Most important has been the dramatic changes in the American family. The past half century has dealt a series of body blows to American marriage. Divorce rates spiked in the ’70s through the ’90s, following the state-by-state spread of no-fault divorce laws. Just as divorce rates stabilized, the marriage rate started to plummet in the ’80s, due to both the decline of marriage within the working class and delayed marriage among college-educated couples.

Finally, the phenomenon of “delayed adulthood” might be another subtle contributor. More Americans, especially college graduates in big metro areas, are putting off marriage and childbearing until their 30s, and are using their 20s to establish a career, date around, and enjoy being young and single in a city. By the time they settle down, they have established a routine—work, brunch, gym, date, drink, football—that leaves little room for weekly Mass. “They know who they are by 30, and they don’t feel like they need a church to tell them,” Smith said.

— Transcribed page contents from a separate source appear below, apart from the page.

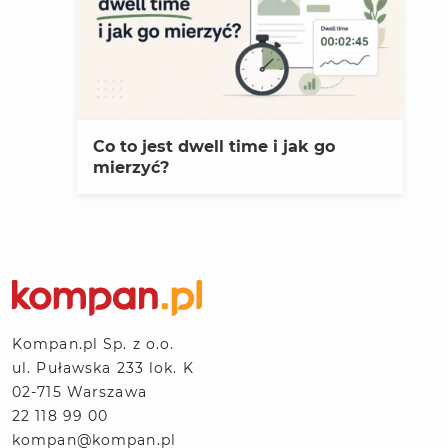
Co to jest dwell time i jak go
mierzyć?
Kompan.pl Sp. z o.o.
ul. Puławska 233 lok. K
02-715 Warszawa
22 118 99 00
kompan@kompan.pl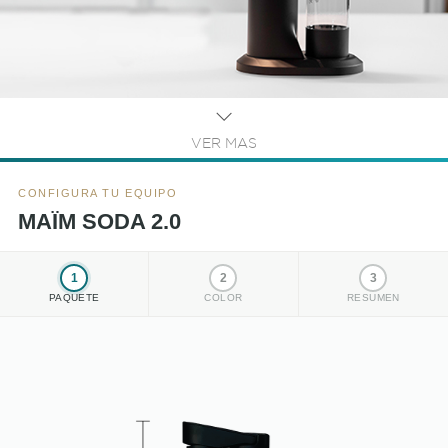
VER MAS
CONFIGURA TU EQUIPO
MAÏM SODA 2.0
1
2
3
PAQUETE
COLOR
RESUMEN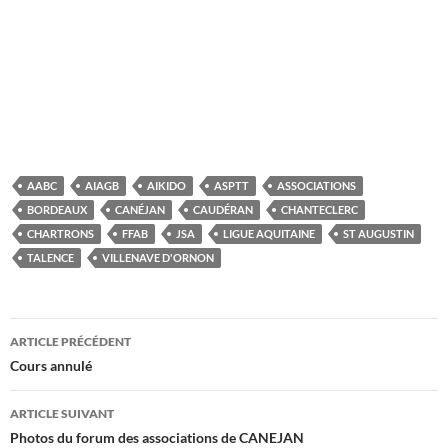
AABC
AIAGB
AIKIDO
ASPTT
ASSOCIATIONS
BORDEAUX
CANÉJAN
CAUDÉRAN
CHANTECLERC
CHARTRONS
FFAB
JSA
LIGUE AQUITAINE
ST AUGUSTIN
TALENCE
VILLENAVE D'ORNON
Navigation
ARTICLE PRÉCÉDENT
des
Cours annulé
articles
ARTICLE SUIVANT
Photos du forum des associations de CANEJAN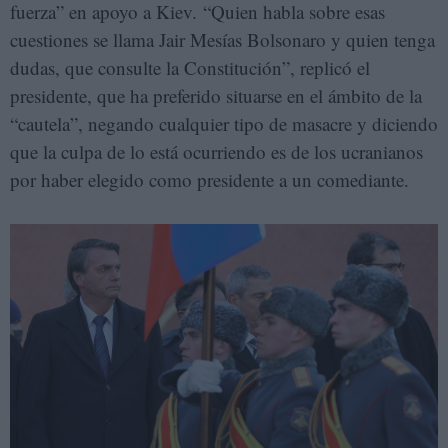
fuerza” en apoyo a Kiev. “Quien habla sobre esas
cuestiones se llama Jair Mesías Bolsonaro y quien tenga
dudas, que consulte la Constitución”, replicó el
presidente, que ha preferido situarse en el ámbito de la
“cautela”, negando cualquier tipo de masacre y diciendo
que la culpa de lo está ocurriendo es de los ucranianos
por haber elegido como presidente a un comediante.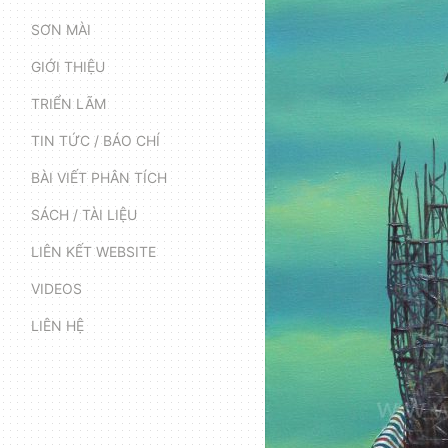
SƠN MÀI
GIỚI THIỆU
TRIỂN LÃM
TIN TỨC / BÁO CHÍ
BÀI VIẾT PHÂN TÍCH
SÁCH / TÀI LIỆU
LIÊN KẾT WEBSITE
VIDEOS
LIÊN HỆ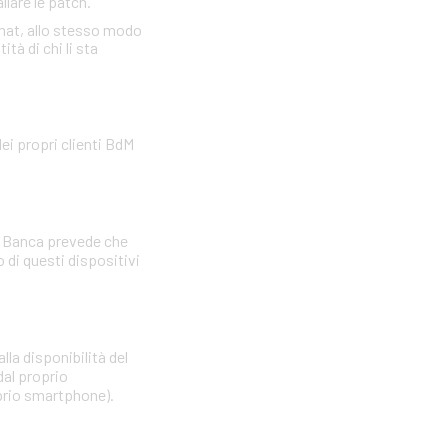
llare le patch.
omat, allo stesso modo
tà di chi li sta
ei propri clienti BdM
La Banca prevede che
di questi dispositivi
lla disponibilità del
dal proprio
oprio smartphone).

The rise of the nones shows no signs of slowing down. In fact, the religious identity that seems to be doing the best job at both retaining old members and attracting new ones is the newfangled American religion of Nothing Much at All.

But the liberal politics of young people brings us to the first big reason to care about rising non-affiliation. A gap has opened up between America’s two political parties. In a twist of fate, the Christian right entered politics to save religion, only to make the Christian-Republican nexus unacceptable to millions of young people—thus accelerating the country’s turn against religion.

[T]the left today has a higher share of religiously unaffiliated voters than anytime in modern history. At the same time, the average religiosity of white Christian Republicans has gone up, according to Robert P. Jones, the CEO of the polling firm PRRI and the author of The End of White Christian America. Evangelicals feel so embattled that they’ve turned to a deeply immoral and authoritarian champion to protect them . . . . American politics is at risk of becoming a war of religiosity versus secularism by proxy, where both sides see the other as a catastrophic political force that must be destroyed at all costs.

American nones may well build successful secular systems of belief, purpose, and community. But imagine what a devout believer might think: Millions of Americans have abandoned religion, only to re-create it everywhere they look.